Thank you for your answer, however, I want to ask 2 questions:
How did you arrive at the formula that flag = $$$c^{{1}/{2^{30}+3}}$$$
How can we using fast exponentiation here? the value of c*c will overflow 64 bits?
Why did we find the inverse of 2^30 +3 mod (p-1) * (q-1) in particular and not mod n for example ?
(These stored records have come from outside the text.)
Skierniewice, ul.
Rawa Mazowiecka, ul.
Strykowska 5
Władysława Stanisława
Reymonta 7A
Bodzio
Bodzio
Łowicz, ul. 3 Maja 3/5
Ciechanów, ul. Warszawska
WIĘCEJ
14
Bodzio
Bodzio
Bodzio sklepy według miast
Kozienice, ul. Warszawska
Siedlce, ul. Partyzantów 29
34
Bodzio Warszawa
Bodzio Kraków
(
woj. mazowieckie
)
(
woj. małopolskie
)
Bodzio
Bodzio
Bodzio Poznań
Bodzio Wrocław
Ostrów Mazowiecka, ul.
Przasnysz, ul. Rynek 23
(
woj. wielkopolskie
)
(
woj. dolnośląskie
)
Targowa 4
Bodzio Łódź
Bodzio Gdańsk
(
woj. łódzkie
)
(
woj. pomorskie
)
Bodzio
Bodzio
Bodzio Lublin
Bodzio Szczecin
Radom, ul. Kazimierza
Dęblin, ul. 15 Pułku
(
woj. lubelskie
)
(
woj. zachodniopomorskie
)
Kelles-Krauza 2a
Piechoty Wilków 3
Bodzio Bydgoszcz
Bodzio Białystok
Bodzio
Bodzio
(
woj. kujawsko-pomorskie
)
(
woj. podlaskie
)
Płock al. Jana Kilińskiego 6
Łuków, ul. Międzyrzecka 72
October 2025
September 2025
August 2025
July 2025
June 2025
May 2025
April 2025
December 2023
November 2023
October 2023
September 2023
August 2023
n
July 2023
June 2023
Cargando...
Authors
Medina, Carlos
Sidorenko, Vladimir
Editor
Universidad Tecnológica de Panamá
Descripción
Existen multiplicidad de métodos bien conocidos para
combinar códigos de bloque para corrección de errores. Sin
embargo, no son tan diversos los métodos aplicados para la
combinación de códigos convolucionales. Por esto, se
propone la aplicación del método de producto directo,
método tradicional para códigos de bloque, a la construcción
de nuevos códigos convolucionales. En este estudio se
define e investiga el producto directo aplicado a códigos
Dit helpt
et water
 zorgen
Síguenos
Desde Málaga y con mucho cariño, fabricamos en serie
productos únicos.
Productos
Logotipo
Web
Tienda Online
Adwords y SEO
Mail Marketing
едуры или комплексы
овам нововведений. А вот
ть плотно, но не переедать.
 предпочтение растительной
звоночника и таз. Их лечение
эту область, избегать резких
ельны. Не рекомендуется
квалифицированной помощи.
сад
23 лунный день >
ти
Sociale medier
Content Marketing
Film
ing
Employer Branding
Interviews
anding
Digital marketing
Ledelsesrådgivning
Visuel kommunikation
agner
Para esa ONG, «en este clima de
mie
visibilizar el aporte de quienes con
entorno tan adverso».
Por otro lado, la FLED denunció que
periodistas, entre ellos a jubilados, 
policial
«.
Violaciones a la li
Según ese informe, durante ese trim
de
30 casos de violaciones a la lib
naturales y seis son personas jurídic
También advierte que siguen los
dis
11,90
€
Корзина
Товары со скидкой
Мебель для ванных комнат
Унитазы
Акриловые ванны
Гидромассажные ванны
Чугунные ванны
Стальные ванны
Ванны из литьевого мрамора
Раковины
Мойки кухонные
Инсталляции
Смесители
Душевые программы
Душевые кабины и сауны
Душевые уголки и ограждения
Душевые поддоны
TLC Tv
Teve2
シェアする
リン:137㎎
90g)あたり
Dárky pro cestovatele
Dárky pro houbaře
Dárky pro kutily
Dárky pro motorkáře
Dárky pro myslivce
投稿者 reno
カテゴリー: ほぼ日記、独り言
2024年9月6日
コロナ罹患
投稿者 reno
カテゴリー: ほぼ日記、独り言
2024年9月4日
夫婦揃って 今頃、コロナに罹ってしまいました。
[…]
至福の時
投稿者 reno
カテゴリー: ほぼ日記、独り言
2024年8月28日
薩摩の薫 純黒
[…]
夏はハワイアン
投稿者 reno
$$$a^b$$$ $$$mod$$$ $$$n \equiv a^{b \; mod \; \varphi(n)}$$$ $$$mod$$$ $$$n$$$, from the Euler's Theorem, as $$$a^{\varphi(n)} \equiv 1$$$ $$$mod$$$ $$$n$$$, we can substract multiples of $$$\varphi(n)$$$ from the exponent.
Can you please provide details for the following subroutines used in your approach:
$$$1. \,$$$ Proof for $$$a^{(p - 1)(q - 1)} \equiv 1 \,mod \,pq$$$ given that $$$a$$$, $$$p$$$ are coprime and $$$a$$$, $$$q$$$ are coprime from $$$a^{\phi(n)} \equiv 1 \,mod \,n$$$ (where $$$a$$$ and $$$n$$$ are coprime) $$$i.e.$$$ from Euler's Theorem.
$$$2.$$$ If $$$b^{-1}\,mod\,n$$$ is known then how to evaluate $$$a^{\frac{1}{b}} \,mod\,n$$$.